Compound Indexes (indexes on more than one column) can be used to ensure that a combination of values in multiple columns is unique – example, the combination of first, last and middle names. You do this by clicking on the “lightning” icon in design mode, specifying an index name, and then, vertically, pulling down, in separate tows, each column that you want as part of the index. You also specify here whether the index is to be unique or not, and also whether any of the columns can be empty (null) or not.
Try to avoid compound indexes if you are not intending to verify uniqueness; use an artificial single-column primary key instead (see autonumbers) and reference it elsewhere. For example, an index on a combination of first name, last name and middle name will take about 20-40 bytes per record, as opposed to an index on SSN, which will take only 9 bytes. The less the space taken up by the value/s to be indexed, the more compact the index becomes: highly compact indexes can be loaded completely by the database engine into RAM/cache to improve lookup and sorting performance. The bulkier the index, the less it is able to benefit from caching.

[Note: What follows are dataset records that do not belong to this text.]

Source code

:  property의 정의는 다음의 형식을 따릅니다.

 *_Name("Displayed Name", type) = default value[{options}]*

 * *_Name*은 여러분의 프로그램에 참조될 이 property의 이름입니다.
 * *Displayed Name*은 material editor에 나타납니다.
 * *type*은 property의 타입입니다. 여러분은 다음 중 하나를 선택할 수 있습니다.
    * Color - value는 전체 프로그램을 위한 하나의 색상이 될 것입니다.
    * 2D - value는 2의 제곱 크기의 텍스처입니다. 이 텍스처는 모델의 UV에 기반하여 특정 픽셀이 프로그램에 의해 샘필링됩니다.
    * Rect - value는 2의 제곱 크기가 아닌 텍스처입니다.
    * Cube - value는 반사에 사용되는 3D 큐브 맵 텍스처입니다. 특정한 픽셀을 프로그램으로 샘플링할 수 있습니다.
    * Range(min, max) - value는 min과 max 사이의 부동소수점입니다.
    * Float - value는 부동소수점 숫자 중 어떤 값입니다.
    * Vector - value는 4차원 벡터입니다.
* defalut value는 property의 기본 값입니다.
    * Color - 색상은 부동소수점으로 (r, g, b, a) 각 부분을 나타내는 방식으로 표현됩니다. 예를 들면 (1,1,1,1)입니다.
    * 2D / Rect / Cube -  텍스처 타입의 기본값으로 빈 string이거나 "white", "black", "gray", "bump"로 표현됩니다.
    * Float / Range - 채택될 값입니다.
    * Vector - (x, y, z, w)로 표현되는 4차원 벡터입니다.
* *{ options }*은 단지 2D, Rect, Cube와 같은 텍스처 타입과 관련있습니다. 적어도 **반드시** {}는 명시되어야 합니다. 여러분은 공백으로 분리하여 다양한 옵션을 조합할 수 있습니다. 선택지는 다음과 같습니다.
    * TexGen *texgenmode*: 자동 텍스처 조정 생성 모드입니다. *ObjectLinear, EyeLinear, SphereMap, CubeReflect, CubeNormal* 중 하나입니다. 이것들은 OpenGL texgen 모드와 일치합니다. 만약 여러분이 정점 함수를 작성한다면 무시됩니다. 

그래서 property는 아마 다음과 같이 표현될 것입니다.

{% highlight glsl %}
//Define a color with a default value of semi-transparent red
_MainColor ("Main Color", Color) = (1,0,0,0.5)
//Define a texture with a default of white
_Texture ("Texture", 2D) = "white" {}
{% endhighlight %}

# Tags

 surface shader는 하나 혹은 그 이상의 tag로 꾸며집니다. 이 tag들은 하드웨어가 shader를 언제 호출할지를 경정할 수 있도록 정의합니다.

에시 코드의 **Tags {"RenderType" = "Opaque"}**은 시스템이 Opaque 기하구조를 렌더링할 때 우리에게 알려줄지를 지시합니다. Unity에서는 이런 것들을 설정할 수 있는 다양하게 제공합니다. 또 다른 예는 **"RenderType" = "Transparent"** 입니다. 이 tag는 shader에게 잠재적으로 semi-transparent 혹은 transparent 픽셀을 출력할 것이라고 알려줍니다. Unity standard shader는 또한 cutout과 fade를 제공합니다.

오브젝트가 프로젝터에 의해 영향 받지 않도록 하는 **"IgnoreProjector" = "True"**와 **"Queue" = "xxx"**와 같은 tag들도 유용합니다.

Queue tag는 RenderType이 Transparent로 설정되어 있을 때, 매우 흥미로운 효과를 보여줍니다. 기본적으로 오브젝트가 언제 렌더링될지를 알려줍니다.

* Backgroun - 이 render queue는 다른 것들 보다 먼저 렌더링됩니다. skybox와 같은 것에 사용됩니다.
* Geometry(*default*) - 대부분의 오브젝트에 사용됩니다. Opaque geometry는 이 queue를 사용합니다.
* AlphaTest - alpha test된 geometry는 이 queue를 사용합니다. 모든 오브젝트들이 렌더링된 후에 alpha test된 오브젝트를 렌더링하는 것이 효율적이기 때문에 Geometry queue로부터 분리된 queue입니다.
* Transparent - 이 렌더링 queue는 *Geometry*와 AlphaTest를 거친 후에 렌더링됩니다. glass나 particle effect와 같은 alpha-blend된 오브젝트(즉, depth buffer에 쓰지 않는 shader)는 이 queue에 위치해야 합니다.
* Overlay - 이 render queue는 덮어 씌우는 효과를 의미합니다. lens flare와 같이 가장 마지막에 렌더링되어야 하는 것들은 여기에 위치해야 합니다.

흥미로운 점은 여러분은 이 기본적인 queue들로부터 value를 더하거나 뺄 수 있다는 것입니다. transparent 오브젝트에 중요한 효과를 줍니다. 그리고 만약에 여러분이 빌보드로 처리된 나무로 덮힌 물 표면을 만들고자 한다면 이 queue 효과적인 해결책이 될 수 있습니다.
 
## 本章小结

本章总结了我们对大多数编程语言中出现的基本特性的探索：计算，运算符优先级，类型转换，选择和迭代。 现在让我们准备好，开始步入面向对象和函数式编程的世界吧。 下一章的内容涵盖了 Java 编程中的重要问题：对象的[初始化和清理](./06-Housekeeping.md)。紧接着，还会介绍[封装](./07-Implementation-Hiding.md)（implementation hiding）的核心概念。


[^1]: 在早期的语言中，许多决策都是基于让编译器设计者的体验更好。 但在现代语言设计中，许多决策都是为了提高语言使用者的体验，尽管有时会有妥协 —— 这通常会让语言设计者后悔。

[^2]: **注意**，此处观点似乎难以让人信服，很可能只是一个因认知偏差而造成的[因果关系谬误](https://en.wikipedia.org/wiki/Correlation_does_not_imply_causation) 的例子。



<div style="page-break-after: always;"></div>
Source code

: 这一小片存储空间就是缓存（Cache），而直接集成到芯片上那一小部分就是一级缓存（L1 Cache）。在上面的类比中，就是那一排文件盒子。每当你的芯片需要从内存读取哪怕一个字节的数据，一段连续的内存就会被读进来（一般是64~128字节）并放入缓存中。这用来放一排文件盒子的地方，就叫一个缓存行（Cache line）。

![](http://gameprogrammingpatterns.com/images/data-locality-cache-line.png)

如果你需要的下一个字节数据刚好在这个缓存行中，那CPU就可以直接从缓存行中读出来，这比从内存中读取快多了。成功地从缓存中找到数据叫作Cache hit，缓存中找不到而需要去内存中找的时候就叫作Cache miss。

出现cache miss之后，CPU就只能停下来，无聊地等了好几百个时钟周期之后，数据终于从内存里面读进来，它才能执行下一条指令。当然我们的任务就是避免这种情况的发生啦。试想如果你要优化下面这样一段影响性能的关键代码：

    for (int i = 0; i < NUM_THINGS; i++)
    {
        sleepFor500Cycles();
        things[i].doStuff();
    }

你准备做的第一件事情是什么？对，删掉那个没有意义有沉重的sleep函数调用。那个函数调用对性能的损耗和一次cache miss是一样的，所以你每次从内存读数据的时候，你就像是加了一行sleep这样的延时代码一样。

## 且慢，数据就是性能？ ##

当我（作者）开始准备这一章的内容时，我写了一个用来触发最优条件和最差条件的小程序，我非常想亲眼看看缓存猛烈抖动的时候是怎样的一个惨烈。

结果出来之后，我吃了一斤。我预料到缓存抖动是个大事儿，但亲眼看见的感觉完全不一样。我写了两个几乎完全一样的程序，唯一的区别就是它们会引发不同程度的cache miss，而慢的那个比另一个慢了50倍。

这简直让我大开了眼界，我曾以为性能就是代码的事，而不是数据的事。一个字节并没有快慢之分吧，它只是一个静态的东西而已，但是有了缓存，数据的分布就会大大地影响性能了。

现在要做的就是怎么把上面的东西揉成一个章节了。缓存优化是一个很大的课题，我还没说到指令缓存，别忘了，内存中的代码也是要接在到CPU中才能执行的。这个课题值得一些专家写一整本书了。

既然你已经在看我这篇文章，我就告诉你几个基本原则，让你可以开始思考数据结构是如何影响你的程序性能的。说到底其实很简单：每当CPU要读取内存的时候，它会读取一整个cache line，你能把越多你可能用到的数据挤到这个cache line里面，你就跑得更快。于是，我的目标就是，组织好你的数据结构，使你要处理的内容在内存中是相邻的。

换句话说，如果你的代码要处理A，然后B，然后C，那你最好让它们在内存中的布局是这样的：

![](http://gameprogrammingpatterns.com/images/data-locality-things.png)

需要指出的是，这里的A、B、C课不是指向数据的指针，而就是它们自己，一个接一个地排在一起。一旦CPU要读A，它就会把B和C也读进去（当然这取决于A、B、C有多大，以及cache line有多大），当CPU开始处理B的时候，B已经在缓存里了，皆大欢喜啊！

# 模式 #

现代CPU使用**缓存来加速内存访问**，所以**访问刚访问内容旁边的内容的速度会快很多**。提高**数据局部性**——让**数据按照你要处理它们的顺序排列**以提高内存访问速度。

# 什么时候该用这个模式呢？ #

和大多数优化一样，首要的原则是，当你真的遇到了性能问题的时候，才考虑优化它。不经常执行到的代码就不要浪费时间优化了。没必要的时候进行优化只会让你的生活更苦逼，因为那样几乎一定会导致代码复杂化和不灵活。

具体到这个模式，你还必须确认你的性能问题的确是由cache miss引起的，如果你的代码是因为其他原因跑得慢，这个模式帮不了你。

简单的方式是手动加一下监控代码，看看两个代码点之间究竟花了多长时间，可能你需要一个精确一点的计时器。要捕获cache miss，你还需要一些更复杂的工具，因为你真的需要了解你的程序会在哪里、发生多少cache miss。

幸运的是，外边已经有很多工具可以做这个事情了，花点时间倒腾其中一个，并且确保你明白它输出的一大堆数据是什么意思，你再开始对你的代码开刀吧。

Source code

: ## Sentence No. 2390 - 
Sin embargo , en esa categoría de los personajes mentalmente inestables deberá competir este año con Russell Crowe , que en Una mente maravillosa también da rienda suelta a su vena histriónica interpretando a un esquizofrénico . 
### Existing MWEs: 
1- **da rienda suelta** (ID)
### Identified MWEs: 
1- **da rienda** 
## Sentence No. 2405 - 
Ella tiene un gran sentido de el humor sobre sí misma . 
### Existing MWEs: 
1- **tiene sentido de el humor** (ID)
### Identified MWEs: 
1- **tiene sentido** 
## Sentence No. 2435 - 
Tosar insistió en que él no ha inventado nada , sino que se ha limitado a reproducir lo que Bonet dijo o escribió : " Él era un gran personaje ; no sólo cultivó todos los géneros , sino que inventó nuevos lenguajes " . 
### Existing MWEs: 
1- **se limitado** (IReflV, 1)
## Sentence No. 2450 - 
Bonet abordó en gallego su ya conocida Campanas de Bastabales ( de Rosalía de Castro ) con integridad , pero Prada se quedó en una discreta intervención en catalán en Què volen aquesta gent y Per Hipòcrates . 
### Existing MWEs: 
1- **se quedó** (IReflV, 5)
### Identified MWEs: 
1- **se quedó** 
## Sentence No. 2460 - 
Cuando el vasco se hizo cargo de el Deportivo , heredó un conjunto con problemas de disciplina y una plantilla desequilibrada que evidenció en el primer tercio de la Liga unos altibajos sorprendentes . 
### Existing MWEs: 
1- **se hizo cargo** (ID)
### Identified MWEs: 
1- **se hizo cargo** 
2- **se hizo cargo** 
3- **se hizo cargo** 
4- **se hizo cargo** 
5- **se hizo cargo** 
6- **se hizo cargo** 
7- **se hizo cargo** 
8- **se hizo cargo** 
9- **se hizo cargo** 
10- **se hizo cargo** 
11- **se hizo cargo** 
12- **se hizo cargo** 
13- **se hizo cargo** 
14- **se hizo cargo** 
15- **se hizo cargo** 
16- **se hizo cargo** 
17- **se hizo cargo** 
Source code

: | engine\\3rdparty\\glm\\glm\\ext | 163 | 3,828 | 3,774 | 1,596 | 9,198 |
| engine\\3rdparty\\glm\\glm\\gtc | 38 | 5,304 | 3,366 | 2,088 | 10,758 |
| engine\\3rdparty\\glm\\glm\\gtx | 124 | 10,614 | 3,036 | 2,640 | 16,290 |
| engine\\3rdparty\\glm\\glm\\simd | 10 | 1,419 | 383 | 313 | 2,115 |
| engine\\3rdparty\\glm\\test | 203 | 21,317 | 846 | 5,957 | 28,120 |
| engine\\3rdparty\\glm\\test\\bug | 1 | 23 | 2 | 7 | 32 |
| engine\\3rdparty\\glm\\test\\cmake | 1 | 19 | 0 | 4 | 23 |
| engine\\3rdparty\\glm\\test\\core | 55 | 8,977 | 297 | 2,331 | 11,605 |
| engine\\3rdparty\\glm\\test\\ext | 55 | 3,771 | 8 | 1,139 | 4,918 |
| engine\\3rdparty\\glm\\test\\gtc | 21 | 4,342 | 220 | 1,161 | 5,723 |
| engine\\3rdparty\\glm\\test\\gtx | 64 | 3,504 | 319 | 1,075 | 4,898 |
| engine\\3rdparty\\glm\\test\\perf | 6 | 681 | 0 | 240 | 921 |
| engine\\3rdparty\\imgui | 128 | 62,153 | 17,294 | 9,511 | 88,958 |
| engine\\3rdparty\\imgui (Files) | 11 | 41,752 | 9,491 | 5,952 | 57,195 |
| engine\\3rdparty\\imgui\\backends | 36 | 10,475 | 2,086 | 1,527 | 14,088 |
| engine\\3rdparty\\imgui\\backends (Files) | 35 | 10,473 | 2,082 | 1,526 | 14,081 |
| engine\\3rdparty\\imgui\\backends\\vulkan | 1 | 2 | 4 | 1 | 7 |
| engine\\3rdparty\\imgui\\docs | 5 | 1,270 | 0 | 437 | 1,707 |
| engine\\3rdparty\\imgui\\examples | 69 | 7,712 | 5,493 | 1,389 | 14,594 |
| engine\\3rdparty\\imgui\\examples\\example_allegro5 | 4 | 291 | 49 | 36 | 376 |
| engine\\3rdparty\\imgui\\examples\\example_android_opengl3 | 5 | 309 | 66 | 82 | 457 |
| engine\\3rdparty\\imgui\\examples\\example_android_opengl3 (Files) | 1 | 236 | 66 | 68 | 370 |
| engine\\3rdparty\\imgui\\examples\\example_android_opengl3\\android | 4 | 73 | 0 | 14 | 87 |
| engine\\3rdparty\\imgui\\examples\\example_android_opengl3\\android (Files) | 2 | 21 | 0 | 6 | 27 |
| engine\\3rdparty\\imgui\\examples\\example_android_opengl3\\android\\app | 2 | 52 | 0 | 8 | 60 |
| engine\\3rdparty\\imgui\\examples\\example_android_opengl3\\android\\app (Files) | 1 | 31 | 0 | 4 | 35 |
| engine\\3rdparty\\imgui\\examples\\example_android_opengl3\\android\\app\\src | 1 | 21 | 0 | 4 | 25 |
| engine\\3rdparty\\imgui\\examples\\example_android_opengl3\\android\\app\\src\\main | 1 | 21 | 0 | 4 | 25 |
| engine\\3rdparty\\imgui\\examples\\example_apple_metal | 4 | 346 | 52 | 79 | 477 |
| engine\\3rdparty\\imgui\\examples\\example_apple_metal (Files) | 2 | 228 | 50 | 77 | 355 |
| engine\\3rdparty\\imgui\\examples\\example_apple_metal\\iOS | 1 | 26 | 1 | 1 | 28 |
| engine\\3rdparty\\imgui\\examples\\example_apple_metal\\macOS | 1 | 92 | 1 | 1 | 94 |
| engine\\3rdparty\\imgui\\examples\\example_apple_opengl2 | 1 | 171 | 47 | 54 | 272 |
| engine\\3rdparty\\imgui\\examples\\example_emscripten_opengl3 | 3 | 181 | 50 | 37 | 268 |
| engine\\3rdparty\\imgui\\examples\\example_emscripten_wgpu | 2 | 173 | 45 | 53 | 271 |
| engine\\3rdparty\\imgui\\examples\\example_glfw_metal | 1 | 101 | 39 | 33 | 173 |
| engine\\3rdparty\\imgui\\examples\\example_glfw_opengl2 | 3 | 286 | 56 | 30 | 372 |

Warning: Access is not very helpful when the user accidentally enters data that violates EITHER a primary key constraint or another unique constraint. The error message provided is the same, which may occasionally require careful detective work to find out what exactly has been entered wrongly. Adequate documentation or user training (e.g., warning users that the combination of first, middle and last names is supposed to be unique) helps a lot here.